To influence the direction of Congress’ legislative efforts, the warring health care factions have been spending millions on advertising attacking each other’s proposals.

To push back on the No Surprises Act, a new dark money group, Doctor Patient Unity, spent $2.3 million on TV advertising accusing supporters of the bill of pandering to insurance companies and hurting the medical community.

Physicians for Fair Coverage, a nonprofit group comprised of various physician and hospital groups, also aired a $65,000-TV ad specifically blaming the insurance industry for high health care costs, according to the Center for Responsive Politics.

Not to be outdone, a coalition of insurance companies including Blue Cross Blue Shield aired a $65,000-TV ad blaming hospitals for high health care costs and supporting a cap on how much physicians, hospitals and emergency services can charge for out-of-network services.

Conservatives and liberals thinkers and health care advocates place blame on both the medical community and the insurance industry for high health care costs and surprise medical bills in particular.

“An obvious question is why insurers don’t take steps to prevent such abusive practices from occurring in the first place,” said James Capretta, Milton Friedman Chair of the American Enterprise Institute. “Insurers have the theoretical power to head off the problem. They already sign contracts with hospitals and surgeons to establish networks of preferred providers. Those same contracts could stipulate that in-network hospitals and surgeons are only allowed to work with in-network ancillary providers when caring for the insurers’ patients. That would eliminate surprise billing in many cases.”

But due to the market-oriented nature of the health care system, specialists who are in high demand — like anesthesiologists — command high prices for their services, which insurance companies don’t want to handle.

To avoid these costs, insurers choose instead to leave them out of their networks, which has the effect of exposing patients directly to the inflated prices in the form of surprise bills,” Capretta wrote. “Insurers may be choosing not to confront the medical system superstructure because controlling costs is not essential to their business model. They are able to pass rising costs to their customers in the form of higher premiums without jeopardizing their bottom lines. Higher premiums generate larger governmental subsidization of insurance through tax breaks and premium assistance.”

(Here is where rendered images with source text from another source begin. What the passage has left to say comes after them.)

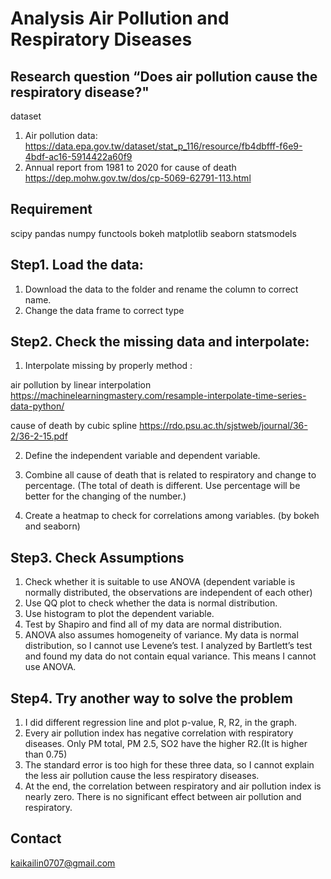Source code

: Analysis Air Pollution and Respiratory Diseases
===
Research question “Does air pollution cause the respiratory disease?"
---
dataset
1.	Air pollution data: https://data.epa.gov.tw/dataset/stat_p_116/resource/fb4dbfff-f6e9-4bdf-ac16-5914422a60f9
2.	Annual report from 1981 to 2020 for cause of death https://dep.mohw.gov.tw/dos/cp-5069-62791-113.html

Requirement
---
scipy
pandas
numpy
functools
bokeh
matplotlib
seaborn
statsmodels

Step1. Load the data:
---
1.	Download the data to the folder and rename the column to correct name.
2.	Change the data frame to correct type

Step2. Check the missing data and interpolate:
---
1.	Interpolate missing by properly method :

air pollution by linear interpolation https://machinelearningmastery.com/resample-interpolate-time-series-data-python/

cause of death by cubic spline https://rdo.psu.ac.th/sjstweb/journal/36-2/36-2-15.pdf

2.	Define the independent variable and dependent variable.

3.	Combine all cause of death that is related to respiratory and change to percentage. (The total of death is different. Use percentage will be better for the changing of the number.)

4.	Create a heatmap to check for correlations among variables. (by bokeh and seaborn)

Step3. Check Assumptions
---
1.	Check whether it is suitable to use ANOVA (dependent variable is normally distributed, the observations are independent of each other)
2.	Use QQ plot to check whether the data is normal distribution.
3.	Use histogram to plot the dependent variable.
4.	Test by Shapiro and find all of my data are normal distribution.
5.	ANOVA also assumes homogeneity of variance. My data is normal distribution, so I cannot use Levene’s test. I analyzed by Bartlett’s test and found my data do not contain equal variance. This means I cannot use ANOVA.

Step4. Try another way to solve the problem
---
1.	I did different regression line and plot p-value, R, R2, in the graph.
2.	Every air pollution index has negative correlation with respiratory diseases. Only PM total, PM 2.5, SO2 have the higher R2.(It is higher than 0.75)
3.	The standard error is too high for these three data, so I cannot explain the less air pollution cause the less respiratory diseases.
4.	At the end, the correlation between respiratory and air pollution index is nearly zero. There is no significant effect between air pollution and respiratory.

Contact
---
kaikailin0707@gmail.com
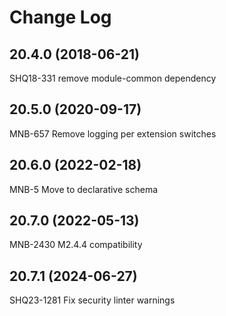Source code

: # Change Log
## 20.4.0 (2018-06-21)
SHQ18-331 remove module-common dependency


## 20.5.0 (2020-09-17)
MNB-657 Remove logging per extension switches


## 20.6.0 (2022-02-18)
MNB-5 Move to declarative schema


## 20.7.0 (2022-05-13)
MNB-2430 M2.4.4 compatibility


## 20.7.1 (2024-06-27)
SHQ23-1281 Fix security linter warnings


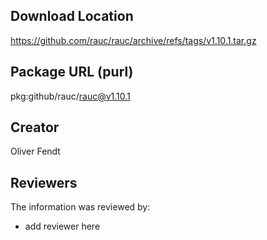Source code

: ## Download Location

https://github.com/rauc/rauc/archive/refs/tags/v1.10.1.tar.gz

## Package URL (purl)

pkg:github/rauc/rauc@v1.10.1

## Creator

Oliver Fendt

## Reviewers

The information was reviewed by:

* add reviewer here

But Capretta said hospitals and physicians are to blame as well.

“Stopping surprise bills is within the theoretical power of many insurers, but it would require disrupting the business models of many hospitals and physician groups, and in a confrontation between insurers and local providers, the public is more likely to side with the providers than with the insurance companies that process claims and pay bills,” he wrote.

Benedic Ippolito, another research fellow at AEI, said all three bills are “serious attempts” to address surprise medical bills, but argued before Congress that “adopting an in-network guarantee is the best option. It represents a straightforward and market-oriented way to stop surprise bills from occurring in the first place, rather than adjudicating them after the fact.”

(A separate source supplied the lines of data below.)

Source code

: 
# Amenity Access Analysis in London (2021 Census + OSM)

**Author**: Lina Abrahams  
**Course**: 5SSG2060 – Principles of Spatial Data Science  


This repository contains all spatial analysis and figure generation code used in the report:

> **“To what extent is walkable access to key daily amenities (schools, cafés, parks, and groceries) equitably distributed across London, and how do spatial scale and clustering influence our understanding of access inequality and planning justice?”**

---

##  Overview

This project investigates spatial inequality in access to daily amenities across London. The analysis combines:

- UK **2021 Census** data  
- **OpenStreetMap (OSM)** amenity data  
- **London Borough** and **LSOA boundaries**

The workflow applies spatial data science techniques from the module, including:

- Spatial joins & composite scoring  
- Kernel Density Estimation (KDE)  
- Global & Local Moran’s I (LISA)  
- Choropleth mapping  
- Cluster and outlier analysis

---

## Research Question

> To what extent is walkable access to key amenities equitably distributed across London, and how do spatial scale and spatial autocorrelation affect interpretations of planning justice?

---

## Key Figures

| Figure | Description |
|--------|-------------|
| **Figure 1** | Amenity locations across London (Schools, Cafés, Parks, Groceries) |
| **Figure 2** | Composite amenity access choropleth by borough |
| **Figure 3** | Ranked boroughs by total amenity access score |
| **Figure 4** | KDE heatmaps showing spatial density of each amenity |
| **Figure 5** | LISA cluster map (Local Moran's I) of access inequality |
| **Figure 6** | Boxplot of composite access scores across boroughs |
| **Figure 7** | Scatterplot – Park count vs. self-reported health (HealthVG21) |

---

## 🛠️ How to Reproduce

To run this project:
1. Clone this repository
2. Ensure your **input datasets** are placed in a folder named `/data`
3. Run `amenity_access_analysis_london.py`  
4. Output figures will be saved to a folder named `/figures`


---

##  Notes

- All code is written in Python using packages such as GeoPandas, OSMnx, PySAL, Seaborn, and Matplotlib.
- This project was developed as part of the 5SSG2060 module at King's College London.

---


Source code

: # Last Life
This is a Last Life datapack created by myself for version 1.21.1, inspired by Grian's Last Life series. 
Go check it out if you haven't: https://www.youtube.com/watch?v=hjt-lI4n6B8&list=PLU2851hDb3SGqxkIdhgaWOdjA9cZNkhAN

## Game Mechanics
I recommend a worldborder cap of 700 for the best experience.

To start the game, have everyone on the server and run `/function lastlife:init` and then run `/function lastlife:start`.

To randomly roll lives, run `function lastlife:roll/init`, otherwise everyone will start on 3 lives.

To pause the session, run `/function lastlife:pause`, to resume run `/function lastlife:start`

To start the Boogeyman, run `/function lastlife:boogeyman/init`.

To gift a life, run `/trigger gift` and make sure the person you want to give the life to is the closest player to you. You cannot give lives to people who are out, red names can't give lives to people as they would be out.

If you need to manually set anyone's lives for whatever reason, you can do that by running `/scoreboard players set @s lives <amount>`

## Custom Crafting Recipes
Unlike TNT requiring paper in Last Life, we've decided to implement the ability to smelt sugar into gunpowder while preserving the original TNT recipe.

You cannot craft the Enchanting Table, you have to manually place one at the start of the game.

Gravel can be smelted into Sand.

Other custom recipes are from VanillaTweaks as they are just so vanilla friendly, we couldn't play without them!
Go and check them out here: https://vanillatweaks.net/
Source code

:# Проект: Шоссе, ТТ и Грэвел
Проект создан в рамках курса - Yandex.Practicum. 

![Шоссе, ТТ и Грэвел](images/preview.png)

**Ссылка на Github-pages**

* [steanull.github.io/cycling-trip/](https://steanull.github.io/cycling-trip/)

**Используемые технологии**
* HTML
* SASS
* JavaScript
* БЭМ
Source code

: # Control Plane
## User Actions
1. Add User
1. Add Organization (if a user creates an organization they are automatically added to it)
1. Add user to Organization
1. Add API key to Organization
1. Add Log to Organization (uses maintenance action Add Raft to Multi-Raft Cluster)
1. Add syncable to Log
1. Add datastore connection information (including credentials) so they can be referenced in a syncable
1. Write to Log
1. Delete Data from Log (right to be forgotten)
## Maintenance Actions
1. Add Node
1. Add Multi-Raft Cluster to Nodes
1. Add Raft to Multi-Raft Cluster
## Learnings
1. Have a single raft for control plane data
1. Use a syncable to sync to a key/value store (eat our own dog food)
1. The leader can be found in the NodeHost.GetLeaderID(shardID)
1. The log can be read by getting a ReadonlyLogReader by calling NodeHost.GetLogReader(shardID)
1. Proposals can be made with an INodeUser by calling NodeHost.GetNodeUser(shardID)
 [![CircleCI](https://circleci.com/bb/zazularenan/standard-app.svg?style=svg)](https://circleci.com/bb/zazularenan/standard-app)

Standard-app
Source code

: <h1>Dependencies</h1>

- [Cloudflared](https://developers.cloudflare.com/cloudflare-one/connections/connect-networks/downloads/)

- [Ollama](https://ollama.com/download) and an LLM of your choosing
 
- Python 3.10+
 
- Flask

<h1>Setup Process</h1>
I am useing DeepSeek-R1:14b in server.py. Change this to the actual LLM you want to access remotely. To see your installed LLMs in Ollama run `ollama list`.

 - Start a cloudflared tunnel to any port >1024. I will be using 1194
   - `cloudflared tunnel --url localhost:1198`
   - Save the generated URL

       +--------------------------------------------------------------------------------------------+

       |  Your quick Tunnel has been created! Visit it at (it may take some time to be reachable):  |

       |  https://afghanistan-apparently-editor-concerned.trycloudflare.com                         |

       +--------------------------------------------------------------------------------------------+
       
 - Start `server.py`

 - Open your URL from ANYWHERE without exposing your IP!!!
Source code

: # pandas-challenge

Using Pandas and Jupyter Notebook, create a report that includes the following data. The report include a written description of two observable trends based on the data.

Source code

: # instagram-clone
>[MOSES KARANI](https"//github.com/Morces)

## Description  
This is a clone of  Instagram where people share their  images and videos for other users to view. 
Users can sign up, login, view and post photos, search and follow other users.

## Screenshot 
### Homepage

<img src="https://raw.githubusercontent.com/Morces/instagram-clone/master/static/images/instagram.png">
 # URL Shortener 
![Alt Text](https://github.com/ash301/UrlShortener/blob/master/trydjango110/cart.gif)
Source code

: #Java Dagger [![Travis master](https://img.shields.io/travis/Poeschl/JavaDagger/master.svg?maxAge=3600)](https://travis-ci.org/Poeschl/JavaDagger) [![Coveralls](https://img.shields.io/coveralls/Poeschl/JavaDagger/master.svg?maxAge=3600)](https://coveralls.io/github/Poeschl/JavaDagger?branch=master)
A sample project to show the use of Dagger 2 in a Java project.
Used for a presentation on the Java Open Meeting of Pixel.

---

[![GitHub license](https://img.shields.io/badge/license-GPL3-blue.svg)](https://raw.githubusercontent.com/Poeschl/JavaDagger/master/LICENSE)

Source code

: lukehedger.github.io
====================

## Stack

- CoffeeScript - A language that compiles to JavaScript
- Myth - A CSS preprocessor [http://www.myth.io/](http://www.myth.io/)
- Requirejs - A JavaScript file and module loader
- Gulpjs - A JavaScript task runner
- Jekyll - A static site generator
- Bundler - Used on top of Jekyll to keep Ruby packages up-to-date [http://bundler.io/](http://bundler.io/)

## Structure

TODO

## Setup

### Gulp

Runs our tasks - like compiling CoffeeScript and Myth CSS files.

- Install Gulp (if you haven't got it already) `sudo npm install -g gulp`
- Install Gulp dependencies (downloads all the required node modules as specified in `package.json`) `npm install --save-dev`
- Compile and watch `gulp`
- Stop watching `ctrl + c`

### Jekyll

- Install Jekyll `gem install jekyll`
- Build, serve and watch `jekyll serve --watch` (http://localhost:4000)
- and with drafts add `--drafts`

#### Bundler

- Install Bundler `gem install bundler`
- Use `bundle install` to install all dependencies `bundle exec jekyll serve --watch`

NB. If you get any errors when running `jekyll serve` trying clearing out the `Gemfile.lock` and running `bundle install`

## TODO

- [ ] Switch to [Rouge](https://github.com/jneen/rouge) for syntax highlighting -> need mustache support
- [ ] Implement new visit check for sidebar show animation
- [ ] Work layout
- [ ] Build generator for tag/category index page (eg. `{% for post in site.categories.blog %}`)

“Physicians at in-network hospitals would have two choices: come to an agreement with the insurer, or chose to be paid by the hospital,” he said. “This would force the small number of bad actors to stop surprise billing patients and impose few additional burdens on the majority of providers who do not engage in this behavior.”

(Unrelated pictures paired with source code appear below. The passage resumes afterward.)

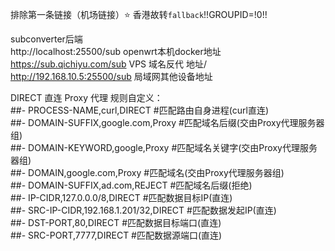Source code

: 排除第一条链接（机场链接）⭐ 香港故转`fallback`!!GROUPID=!0!!  

subconverter后端  
http://localhost:25500/sub   openwrt本机docker地址  
https://sub.qichiyu.com/sub  VPS 域名反代 地址/  
http://192.168.10.5:25500/sub 局域网其他设备地址	  

DIRECT 直连
Proxy 代理
规则自定义：  
##- PROCESS-NAME,curl,DIRECT #匹配路由自身进程(curl直连)  
##- DOMAIN-SUFFIX,google.com,Proxy #匹配域名后缀(交由Proxy代理服务器组)  
##- DOMAIN-KEYWORD,google,Proxy #匹配域名关键字(交由Proxy代理服务器组)  
##- DOMAIN,google.com,Proxy #匹配域名(交由Proxy代理服务器组)  
##- DOMAIN-SUFFIX,ad.com,REJECT #匹配域名后缀(拒绝)  
##- IP-CIDR,127.0.0.0/8,DIRECT #匹配数据目标IP(直连)  
##- SRC-IP-CIDR,192.168.1.201/32,DIRECT #匹配数据发起IP(直连)  
##- DST-PORT,80,DIRECT #匹配数据目标端口(直连)  
##- SRC-PORT,7777,DIRECT #匹配数据源端口(直连)  
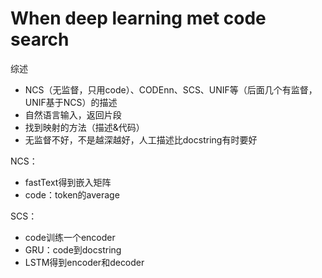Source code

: # When deep learning met code search

综述

- NCS（无监督，只用code）、CODEnn、SCS、UNIF等（后面几个有监督，UNIF基于NCS）的描述
- 自然语言输入，返回片段
- 找到映射的方法（描述&代码）
- 无监督不好，不是越深越好，人工描述比docstring有时要好

NCS：

- fastText得到嵌入矩阵
- code：token的average

SCS：

- code训练一个encoder
- GRU：code到docstring
- LSTM得到encoder和decoder

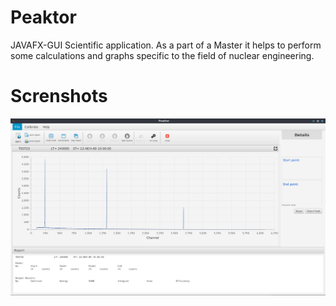 # Peaktor
JAVAFX-GUI Scientific application. As a part of a Master it helps to perform some calculations and graphs specific to the field of nuclear engineering.

# Screnshots
![Alt text](screenshots/screenshot02.png)
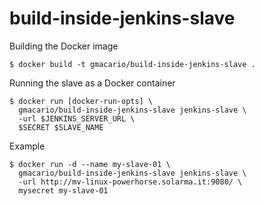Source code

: build-inside-jenkins-slave
==========================

Building the Docker image

    $ docker build -t gmacario/build-inside-jenkins-slave .

Running the slave as a Docker container

    $ docker run [docker-run-opts] \
      gmacario/build-inside-jenkins-slave jenkins-slave \
      -url $JENKINS_SERVER_URL \
      $SECRET $SLAVE_NAME

Example

    $ docker run -d --name my-slave-01 \
      gmacario/build-inside-jenkins-slave jenkins-slave \
      -url http://mv-linux-powerhorse.solarma.it:9080/ \
      mysecret my-slave-01

<!-- EOF -->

Sen. Bernie Sanders (I-Vt.) has made addressing “surprise medical bills” part of his 2020 presidential campaign pitch. Last week, Sanders unveiled a plan to eliminate all medical debt for all Americans, like debt brought on by surprise medical bills.

One in six patients with insurance incurred a surprise medical bill in 2017,” he said. “Hospitals throughout the country are selling uncollected medical debt for pennies on the dollar to collection agencies who aggressively attempt to force patients to pay the full amount due. These debt collectors harass patients at work and at home, deploying unscrupulous tactics even after the statute of limitations on the debt has expired. Forcing additional stress and hardship on someone for the ‘crime’ of getting sick is immoral, unconscionable, and un-American.”